In your reply, reproduce the lines from the first one below to the line containing "als __Kleinwinkelnäherung__ bezeichnet und", inclusive, exactly as they stand.

====== SOURCE DATA ======

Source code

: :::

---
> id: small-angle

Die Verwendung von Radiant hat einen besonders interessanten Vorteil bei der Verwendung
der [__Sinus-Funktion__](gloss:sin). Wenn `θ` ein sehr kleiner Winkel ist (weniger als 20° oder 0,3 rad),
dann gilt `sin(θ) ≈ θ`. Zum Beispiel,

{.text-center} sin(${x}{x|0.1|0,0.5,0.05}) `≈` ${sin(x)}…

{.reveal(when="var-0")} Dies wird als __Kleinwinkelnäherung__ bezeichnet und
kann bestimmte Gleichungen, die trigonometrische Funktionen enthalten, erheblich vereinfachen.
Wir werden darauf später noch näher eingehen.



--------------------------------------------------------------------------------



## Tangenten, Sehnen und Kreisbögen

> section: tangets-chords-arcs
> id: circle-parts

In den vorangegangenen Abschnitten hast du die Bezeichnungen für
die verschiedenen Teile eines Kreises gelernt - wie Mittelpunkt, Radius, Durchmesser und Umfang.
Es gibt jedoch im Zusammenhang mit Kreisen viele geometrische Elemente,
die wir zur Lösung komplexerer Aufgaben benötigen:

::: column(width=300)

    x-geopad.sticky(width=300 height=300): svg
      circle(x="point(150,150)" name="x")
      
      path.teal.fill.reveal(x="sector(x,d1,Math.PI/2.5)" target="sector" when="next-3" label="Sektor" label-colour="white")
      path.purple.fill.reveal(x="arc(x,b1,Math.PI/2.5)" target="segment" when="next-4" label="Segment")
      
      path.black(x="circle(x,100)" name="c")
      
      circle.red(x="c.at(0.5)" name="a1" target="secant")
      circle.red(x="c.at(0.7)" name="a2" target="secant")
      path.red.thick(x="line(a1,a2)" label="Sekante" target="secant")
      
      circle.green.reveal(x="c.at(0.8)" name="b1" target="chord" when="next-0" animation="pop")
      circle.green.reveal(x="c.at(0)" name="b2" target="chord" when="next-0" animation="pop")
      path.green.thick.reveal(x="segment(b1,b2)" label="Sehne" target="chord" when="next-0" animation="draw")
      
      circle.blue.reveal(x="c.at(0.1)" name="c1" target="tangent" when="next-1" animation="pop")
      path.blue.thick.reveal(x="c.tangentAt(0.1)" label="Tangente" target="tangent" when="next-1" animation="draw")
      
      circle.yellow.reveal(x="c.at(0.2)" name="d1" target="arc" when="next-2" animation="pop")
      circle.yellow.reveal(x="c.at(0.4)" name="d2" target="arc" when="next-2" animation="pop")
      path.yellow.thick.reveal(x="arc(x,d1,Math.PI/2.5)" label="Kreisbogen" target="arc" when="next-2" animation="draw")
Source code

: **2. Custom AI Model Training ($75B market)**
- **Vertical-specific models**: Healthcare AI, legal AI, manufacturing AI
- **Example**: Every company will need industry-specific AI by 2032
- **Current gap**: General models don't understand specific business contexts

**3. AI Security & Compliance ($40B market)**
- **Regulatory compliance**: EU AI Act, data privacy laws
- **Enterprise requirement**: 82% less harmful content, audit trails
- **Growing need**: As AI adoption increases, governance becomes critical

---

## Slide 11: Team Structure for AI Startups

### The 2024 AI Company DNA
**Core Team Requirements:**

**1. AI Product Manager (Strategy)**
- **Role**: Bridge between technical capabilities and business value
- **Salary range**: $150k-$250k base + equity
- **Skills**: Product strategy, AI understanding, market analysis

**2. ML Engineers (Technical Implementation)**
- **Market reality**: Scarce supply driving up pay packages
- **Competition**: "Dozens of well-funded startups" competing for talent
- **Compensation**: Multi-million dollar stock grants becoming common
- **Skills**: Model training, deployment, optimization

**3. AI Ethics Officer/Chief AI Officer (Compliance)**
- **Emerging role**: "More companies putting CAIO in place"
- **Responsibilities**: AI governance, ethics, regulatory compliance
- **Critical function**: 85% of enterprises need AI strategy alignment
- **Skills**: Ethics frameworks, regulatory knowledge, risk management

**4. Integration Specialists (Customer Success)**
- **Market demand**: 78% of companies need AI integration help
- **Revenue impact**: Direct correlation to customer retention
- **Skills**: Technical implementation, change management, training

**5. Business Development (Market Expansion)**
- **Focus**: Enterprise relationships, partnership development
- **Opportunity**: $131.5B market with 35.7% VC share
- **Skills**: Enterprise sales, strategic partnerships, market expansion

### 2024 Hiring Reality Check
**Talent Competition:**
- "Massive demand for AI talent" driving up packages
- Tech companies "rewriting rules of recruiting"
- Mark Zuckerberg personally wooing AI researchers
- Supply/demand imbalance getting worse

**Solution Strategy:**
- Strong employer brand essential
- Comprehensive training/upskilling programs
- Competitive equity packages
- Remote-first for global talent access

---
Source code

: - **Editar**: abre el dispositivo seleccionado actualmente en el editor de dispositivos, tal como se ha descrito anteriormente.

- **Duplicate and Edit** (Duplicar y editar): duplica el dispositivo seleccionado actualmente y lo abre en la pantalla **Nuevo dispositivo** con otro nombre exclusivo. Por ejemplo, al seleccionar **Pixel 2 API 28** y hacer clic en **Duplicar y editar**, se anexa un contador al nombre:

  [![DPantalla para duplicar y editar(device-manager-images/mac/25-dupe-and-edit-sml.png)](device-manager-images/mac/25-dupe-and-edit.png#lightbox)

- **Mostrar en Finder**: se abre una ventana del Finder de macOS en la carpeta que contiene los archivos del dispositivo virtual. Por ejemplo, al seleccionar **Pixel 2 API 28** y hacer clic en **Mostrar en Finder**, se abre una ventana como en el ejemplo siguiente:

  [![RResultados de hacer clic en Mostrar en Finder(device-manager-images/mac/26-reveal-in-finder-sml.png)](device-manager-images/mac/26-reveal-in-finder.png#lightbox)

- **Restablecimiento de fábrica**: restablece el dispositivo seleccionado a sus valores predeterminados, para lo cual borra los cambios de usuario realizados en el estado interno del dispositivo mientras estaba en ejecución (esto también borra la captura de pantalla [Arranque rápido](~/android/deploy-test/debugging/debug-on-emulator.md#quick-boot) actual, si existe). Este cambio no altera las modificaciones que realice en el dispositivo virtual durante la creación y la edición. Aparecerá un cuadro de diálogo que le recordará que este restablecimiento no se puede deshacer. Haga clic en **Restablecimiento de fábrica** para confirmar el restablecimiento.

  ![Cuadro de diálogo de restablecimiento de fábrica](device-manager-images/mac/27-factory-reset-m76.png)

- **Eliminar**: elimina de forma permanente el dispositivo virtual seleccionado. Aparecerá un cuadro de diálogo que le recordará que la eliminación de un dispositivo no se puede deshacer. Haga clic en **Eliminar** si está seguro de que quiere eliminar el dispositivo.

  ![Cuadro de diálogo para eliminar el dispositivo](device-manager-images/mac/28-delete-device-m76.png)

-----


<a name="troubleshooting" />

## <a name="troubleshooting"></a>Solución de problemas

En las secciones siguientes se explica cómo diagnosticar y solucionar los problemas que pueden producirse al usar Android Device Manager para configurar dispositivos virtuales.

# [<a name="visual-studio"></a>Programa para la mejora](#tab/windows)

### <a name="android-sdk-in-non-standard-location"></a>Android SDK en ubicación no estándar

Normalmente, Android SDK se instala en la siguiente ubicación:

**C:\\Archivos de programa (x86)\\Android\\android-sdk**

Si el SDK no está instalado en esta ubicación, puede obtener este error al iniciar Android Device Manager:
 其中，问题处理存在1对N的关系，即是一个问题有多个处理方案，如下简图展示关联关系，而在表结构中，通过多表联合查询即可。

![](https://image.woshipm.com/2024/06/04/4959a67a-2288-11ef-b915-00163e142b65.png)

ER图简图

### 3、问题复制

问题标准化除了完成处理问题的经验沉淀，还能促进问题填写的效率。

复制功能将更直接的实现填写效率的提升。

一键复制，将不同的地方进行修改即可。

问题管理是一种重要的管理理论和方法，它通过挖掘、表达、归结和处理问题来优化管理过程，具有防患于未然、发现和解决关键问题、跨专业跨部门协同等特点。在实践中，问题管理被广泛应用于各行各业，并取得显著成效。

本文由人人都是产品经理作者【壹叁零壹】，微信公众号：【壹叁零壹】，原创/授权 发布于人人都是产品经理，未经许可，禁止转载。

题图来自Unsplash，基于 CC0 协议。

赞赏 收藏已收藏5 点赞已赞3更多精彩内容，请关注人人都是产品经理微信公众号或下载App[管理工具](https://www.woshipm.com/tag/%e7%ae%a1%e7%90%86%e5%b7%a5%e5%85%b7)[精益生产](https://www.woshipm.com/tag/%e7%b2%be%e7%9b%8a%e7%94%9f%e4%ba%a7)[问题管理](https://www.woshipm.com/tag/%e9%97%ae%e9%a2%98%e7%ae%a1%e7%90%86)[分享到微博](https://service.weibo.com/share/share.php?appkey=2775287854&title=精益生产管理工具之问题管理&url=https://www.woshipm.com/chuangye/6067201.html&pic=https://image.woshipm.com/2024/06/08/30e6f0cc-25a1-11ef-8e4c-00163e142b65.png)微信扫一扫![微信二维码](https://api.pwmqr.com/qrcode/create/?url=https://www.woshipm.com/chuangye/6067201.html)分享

======

- EXPECTED ANSWER -
Source code

: :::

---
> id: small-angle

Die Verwendung von Radiant hat einen besonders interessanten Vorteil bei der Verwendung
der [__Sinus-Funktion__](gloss:sin). Wenn `θ` ein sehr kleiner Winkel ist (weniger als 20° oder 0,3 rad),
dann gilt `sin(θ) ≈ θ`. Zum Beispiel,

{.text-center} sin(${x}{x|0.1|0,0.5,0.05}) `≈` ${sin(x)}…

{.reveal(when="var-0")} Dies wird als __Kleinwinkelnäherung__ bezeichnet und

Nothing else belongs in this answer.